Brave Pinball (Review)

Source: Cashmoneys
Price: £7.19
Where To Get It: Steam

A pinball game in which you are a JRPG hero (and occasionally their party), going through the game world and levelling up? Ohhh, that sounds so good, doesn’t it? And, if you were just going by the screenshots, it looks good too. Solid aesthetic, music fits…

But for me, it fails on one, absolutely basic element: Table design. And that’s an absolute killer, right there.

Rotating. Sodding. Paddle bumpers. Who thought that was a good idea?

So yes, the game is a pinball game, and the story is more implicit than anything else: You are hero. Demon Lord up there somewhere. Go kick his ass, because you are hero.

…And nearly everything is bumpers and roundabouts. And the first area is where I’ve lost the most lives, even though it does at least a little to try and combat that. Because everything is bumpers. Enemies? Bumpers that move a little in preset patterns. Blocks? Bumpers. Bushes? Bumpers. They go away, but they always come back, and it’s quite easy to be launched after you’ve fallen into either the gutters after you’d blown up those bumpers, or the middle… And then get bounced right into the middle or the gutter all over again.

Now, I could nudg- Oh, wait. No nudge. No way to push the table to one side or the other to maybe guide the ball to, I dunno… Not a direct path to the gap between the paddles where the paddles can’t reach?

See this? This is the second part of the multi-table layout. And it’s easier to play. And harder to fall off because of SODDING BUMPERS.

I could talk about the good spriting. I could talk about the clear demarcation for the most part of elements. I could talk about the music, a little stereotypical, but not bad music, and not a bad thing.I could talk about the simple and clear control scheme. But the table design is, in terms of points of interest, sparse. Everything being bumpers easily leads to unfair situations. And when your second tables are actually easier to climb than your first…

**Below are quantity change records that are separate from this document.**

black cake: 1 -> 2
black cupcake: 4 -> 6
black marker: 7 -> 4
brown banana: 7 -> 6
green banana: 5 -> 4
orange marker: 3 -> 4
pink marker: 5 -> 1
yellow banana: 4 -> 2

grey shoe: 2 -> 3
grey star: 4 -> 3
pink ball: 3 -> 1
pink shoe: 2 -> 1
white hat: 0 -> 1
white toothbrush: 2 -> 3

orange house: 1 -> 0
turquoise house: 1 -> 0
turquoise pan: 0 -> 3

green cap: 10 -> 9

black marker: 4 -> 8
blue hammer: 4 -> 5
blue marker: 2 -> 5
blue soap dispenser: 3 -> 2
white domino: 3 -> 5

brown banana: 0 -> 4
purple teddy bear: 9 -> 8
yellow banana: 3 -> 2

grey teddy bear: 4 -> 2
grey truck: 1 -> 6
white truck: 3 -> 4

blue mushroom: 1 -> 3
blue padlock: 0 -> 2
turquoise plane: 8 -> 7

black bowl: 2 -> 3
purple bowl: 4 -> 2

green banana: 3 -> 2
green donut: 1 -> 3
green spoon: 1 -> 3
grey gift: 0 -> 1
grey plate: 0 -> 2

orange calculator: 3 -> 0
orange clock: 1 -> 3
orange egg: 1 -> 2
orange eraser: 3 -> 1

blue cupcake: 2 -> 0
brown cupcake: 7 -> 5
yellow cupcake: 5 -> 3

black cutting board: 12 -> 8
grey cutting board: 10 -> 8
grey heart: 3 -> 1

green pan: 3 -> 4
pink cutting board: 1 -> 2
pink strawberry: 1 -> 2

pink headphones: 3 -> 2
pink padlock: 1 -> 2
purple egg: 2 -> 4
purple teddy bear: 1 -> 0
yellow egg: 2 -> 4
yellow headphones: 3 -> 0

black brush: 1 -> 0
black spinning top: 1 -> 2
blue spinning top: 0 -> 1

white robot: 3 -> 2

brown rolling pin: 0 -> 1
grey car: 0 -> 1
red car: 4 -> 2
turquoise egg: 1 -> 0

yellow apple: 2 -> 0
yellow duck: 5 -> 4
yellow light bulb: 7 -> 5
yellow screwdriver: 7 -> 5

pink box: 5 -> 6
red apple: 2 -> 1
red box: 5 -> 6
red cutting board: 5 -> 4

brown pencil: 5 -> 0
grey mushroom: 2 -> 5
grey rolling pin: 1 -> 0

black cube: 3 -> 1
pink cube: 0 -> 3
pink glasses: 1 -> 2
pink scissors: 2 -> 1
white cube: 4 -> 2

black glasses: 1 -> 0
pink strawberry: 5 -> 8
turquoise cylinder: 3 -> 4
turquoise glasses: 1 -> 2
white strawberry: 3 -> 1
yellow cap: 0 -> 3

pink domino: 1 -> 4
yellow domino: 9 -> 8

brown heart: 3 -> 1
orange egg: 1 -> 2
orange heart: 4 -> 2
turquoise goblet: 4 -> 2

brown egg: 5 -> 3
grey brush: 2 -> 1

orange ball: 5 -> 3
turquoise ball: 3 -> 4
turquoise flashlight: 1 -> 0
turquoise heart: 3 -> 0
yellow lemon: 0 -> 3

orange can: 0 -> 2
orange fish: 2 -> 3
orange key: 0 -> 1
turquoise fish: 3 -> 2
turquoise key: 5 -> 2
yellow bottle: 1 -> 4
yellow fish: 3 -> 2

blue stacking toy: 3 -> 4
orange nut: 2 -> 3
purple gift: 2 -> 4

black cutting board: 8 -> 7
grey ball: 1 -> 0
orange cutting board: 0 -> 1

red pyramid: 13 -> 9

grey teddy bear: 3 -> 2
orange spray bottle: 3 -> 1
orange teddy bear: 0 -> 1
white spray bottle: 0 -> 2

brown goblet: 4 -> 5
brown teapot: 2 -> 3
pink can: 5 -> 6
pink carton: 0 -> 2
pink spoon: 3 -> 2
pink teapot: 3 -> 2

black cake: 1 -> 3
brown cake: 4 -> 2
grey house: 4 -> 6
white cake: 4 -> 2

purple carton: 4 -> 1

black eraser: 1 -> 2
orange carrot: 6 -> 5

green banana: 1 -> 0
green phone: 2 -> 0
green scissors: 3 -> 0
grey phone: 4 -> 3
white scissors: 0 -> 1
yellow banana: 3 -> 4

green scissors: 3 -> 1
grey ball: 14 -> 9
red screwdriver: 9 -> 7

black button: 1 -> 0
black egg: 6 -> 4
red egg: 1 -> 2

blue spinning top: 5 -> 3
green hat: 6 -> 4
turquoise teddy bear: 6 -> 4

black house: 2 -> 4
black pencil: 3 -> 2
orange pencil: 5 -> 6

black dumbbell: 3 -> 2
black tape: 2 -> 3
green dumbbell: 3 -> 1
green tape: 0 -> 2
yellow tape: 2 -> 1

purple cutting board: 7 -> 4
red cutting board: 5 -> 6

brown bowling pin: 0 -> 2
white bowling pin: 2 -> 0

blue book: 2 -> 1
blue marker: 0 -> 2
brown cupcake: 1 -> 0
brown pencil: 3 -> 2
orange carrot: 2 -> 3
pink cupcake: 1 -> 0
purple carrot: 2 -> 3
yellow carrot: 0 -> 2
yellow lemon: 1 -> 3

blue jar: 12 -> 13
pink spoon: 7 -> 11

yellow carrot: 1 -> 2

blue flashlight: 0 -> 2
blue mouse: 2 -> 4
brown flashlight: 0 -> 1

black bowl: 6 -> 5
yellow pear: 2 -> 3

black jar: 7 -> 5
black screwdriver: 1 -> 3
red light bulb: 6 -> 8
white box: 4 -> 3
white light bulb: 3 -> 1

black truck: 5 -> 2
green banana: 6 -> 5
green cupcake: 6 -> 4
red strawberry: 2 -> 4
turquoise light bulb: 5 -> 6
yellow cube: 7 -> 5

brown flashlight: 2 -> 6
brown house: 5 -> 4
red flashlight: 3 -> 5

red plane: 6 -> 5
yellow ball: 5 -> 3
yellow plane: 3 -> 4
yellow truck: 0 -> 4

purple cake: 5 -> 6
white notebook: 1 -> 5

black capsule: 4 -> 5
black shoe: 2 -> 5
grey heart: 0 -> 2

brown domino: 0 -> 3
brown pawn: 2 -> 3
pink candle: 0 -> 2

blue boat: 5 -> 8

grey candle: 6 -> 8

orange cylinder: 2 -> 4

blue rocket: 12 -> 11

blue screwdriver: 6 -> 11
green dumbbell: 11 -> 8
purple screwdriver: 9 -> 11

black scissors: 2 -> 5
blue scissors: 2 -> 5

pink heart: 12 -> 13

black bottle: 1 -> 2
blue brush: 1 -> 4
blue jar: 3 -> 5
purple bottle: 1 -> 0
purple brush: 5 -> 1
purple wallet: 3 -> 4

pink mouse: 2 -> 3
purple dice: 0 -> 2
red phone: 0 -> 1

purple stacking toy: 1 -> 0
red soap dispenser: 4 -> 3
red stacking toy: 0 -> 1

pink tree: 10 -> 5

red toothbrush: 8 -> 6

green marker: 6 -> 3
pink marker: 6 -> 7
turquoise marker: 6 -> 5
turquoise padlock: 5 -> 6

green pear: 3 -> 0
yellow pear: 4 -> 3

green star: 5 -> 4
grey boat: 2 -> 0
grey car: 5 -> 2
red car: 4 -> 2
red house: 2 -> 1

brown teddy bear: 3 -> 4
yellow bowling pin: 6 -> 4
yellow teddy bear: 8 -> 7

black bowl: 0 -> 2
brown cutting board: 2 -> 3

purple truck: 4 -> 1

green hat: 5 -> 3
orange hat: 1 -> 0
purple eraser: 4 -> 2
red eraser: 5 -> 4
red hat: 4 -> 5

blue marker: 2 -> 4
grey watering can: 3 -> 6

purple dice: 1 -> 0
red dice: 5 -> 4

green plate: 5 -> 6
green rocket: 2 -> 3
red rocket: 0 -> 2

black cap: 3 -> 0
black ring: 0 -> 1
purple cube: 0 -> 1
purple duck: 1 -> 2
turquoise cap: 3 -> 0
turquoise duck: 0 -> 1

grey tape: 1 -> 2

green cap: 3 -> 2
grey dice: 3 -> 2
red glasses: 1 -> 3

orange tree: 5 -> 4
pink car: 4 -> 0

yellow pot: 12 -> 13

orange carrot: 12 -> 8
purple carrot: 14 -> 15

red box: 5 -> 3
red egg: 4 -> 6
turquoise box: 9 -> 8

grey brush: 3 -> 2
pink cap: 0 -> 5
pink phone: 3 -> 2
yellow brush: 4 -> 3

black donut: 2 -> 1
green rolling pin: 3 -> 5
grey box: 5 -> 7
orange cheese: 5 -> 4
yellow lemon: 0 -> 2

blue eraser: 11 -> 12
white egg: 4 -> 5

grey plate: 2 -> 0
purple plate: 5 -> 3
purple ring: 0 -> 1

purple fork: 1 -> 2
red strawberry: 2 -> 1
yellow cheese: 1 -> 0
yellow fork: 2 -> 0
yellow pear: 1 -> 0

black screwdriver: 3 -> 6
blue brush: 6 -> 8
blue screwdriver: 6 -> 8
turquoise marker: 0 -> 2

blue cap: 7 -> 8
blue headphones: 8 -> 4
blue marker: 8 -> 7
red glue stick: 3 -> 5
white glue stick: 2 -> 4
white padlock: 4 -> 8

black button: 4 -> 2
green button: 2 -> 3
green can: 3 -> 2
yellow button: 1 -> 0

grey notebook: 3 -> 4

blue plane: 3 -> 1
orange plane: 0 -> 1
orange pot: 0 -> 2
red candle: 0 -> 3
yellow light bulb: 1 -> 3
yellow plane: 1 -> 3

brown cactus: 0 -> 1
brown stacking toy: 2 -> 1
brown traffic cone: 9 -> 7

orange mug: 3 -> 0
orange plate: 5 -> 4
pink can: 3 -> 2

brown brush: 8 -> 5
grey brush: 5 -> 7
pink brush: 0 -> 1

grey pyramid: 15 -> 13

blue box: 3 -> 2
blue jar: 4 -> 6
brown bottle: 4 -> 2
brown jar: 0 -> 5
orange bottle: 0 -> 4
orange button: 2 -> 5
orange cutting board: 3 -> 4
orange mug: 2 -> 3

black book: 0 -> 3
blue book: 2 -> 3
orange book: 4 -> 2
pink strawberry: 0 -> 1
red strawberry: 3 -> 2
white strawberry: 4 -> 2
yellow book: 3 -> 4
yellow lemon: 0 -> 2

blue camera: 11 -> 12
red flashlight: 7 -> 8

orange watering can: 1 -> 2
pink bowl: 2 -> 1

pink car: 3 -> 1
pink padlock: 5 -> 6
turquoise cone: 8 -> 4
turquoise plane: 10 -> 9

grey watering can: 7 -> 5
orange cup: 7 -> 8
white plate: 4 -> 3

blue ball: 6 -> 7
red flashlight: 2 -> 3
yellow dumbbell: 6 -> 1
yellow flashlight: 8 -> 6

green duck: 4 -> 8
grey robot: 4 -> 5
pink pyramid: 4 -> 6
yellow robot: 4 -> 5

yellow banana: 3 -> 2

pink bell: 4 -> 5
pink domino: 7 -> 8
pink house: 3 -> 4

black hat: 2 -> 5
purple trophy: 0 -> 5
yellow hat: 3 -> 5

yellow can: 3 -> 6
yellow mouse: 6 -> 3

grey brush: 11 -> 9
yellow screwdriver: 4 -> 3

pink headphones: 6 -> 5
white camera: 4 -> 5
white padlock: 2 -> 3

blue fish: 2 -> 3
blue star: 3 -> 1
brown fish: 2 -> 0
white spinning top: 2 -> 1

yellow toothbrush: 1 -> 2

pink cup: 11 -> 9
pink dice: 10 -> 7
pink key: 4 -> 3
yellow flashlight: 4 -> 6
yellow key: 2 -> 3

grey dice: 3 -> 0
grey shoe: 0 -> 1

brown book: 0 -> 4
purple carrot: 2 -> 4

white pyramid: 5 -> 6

…It is unsurprising that, after I’d gotten enough to screenshot this, I just… Put it down. I have better tables. I have better multi-area tables. And I have tables that don’t commit the gravest sin I have ever seen in a pinball game.

This. If it isn’t clear, these two hexagonal wheels? Are also bumpers. Bumpers with physics, so when you bump off them, they rotate. I have never seen a table feature quite that sadistic. And I have no desire to deal with its bullshit.

No, really. Don’t design a table with all bumpers. Learn from this, kids. Please.